THE VICE PRESIDENT: Then you know all the problems. I'm not telling you anything you don't know about. I think we've lost one out of four OB/GYN in my home state of Wyoming because of the cost, the rising cost of malpractice insurance. People in parts of the state now have to drive a hundred miles over to South Dakota to find a doctor who can provide adequate care when they're expecting a child. The main insurers have pulled out because it has just gotten too expensive for them to provide it -- can't get new docs to come into the state, and the ones that are there are having a tough time staying in business given what has happened because in Wyoming, at least up until now, there's a provision on the ballot in November, but until now hasn't been willing to cap and reform the trial lawyer -- the tort system, the medical malpractice system. So it's a big priority for us. We've gotten it through the House, not yet through the Senate, but we'll keep pushing it. Again, it's one of those areas where given John Edwards background, and John Kerry's past voting record, you're not going to see serious medical liability reform as long as the two of them are in business.

CONGRESSWOMAN MOORE CAPITO: Well, thank you, Mrs.

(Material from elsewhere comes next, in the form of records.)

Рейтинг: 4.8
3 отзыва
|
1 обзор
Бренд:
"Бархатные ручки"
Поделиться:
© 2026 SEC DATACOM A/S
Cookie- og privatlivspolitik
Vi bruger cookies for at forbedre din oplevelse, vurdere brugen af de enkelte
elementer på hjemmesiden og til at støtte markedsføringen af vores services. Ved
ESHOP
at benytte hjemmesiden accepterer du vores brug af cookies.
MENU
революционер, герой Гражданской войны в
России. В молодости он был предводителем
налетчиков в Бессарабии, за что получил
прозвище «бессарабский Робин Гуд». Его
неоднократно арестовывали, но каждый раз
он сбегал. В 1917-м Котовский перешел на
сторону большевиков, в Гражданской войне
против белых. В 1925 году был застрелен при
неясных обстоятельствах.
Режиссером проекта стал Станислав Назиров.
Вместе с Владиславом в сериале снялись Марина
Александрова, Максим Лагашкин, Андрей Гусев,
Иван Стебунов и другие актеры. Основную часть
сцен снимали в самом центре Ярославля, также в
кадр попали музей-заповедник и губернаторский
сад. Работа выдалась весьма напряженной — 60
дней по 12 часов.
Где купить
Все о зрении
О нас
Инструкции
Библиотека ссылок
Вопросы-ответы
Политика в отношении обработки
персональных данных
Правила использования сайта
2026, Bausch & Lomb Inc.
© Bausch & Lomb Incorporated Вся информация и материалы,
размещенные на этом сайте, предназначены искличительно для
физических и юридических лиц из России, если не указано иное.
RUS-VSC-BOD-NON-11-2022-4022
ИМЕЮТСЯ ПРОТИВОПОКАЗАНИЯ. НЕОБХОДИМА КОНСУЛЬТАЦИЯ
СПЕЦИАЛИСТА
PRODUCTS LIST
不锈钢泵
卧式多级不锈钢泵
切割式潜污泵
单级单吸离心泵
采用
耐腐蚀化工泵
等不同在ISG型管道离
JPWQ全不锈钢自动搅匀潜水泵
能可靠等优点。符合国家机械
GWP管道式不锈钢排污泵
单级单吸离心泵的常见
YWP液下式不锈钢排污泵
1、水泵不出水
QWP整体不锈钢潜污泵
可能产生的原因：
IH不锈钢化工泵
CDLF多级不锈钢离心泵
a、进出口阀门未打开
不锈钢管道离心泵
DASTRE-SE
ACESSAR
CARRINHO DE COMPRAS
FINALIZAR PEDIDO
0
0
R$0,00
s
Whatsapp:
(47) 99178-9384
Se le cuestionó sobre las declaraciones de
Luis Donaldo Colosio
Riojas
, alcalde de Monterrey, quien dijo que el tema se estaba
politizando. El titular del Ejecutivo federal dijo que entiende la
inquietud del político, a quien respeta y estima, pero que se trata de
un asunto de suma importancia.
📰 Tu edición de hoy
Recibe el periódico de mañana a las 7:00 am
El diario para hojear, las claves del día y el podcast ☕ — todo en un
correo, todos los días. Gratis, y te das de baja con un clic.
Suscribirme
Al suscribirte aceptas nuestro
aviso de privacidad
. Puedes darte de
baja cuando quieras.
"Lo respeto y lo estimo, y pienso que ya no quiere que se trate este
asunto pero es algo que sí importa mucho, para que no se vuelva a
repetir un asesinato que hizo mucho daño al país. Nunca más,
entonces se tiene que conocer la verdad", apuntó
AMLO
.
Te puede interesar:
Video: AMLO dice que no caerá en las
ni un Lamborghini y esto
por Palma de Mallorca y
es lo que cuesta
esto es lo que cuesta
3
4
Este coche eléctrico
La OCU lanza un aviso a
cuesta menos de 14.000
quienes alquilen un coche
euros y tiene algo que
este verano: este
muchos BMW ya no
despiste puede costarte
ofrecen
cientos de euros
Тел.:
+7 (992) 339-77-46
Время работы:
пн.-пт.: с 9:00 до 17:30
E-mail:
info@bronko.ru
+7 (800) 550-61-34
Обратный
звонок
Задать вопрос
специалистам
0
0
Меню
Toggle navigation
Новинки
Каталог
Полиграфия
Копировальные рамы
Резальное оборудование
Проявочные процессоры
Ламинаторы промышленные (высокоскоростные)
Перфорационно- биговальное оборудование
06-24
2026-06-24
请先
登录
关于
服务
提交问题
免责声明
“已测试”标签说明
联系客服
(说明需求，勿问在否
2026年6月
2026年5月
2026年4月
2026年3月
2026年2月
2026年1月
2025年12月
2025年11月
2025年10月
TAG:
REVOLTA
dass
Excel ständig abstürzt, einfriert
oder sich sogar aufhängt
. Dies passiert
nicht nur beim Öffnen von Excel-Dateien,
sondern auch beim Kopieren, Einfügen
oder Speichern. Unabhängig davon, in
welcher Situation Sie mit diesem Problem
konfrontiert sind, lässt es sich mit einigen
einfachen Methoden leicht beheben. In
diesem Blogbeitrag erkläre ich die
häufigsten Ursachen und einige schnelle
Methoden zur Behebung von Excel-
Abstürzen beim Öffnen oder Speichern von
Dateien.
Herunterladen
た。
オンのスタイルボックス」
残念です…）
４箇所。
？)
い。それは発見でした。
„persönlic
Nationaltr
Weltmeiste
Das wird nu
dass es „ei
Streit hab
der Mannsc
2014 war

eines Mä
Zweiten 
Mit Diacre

Cheney, and Mr. Vice President. And to Rita and James, next time you guys next to ask the first question. I apologize that we didn't get to your questions. But I can't thank you enough for coming and giving us the intimacy of being able to ask you any question we would care to, and for your frankness in your answers.

We're so very proud of you and your service. I, as somebody who campaigns quite a bit, I'm amazed at your energy level. I don't know how you do it. But I appreciate it, and I know it's a sacrifice for you as a family. And I want you to know, as West Virginians, that we truly, truly appreciate it.

So thank you. (Applause.)

THE VICE PRESIDENT: We appreciate that very much, Shelley. And we very much look forward to having West Virginia once again in the Bush-Cheney column. (Applause.)